I have setup a remote git-annex repository (ssh into some machine in our local network) which I will call "common_repo". Multiple contributors will then be cloning this repo into their laptops (I will call "client_repos").

When these client_repos change and do a "git annex sync <common_repo> --content", all the files from their laptops are successfully synchronised. The problem arises when:

  1. CLIENT_A creates somefile.csv
  2. CLIENT_A commits somefile.csv
        git annex add somefile.csv
        git commit -a -m "uploaded somefile.csv"
  3. CLIENT_A modifies somefile.csv
  4. CLIENT_A commits modified somefile.csv
        git add somefile.csv
        git commit -a -m "updated somefile.csv"
  5. CLIENT_A synchronises with common_repo
    i.e.: git annex sync --content

If I check the .git/annex/objects of common_repo, I can't seem to find a copy of the unmodified somefile.csv. It only has a copy of the latest somefile.csv.
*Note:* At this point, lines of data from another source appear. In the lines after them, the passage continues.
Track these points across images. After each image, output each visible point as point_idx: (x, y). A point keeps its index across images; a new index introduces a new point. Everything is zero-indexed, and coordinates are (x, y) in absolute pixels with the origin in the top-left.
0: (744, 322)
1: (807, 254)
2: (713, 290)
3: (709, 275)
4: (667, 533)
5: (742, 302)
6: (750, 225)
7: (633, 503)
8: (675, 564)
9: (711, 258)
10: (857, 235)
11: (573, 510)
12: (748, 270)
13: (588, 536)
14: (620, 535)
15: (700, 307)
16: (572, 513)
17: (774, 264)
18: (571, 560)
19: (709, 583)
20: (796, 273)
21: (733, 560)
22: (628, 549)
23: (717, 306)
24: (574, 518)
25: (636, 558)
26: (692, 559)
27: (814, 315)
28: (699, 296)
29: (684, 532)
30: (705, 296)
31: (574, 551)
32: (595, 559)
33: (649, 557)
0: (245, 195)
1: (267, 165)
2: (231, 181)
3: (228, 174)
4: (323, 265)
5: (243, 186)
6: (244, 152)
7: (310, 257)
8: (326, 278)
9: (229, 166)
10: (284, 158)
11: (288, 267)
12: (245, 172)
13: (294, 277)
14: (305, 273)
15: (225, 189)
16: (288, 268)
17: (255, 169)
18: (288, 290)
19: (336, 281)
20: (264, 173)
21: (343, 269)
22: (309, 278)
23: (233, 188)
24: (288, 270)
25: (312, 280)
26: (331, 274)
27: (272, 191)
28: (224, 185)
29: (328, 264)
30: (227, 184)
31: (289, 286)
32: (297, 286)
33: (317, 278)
This is problematic if one client tries to checkout a revision of the project that uses the original somefile.csv.

I learned that I can change the preferred content of git-annex. So, the appropriate preset for common_repo seemed to be "backup". After running the commands in common_repo:

git annex wanted . standard
git annex group . backup

I've done another test of the scenario above, and common_repo is still missing the previous revision of the file!! The preferred file content of common_repo should be "include=* or unused". In my case, the previous version of somefile.csv will probably fall in the "unused" category. But I still cannot find it.

A workaround is using two commands from the client(s):

git annex copy --to --all
git annex sync --content

But I can imagine my users forgetting to run 'copy' and my repo will go to shit over time.

Any ideas why I can't synchronise 'unused' files?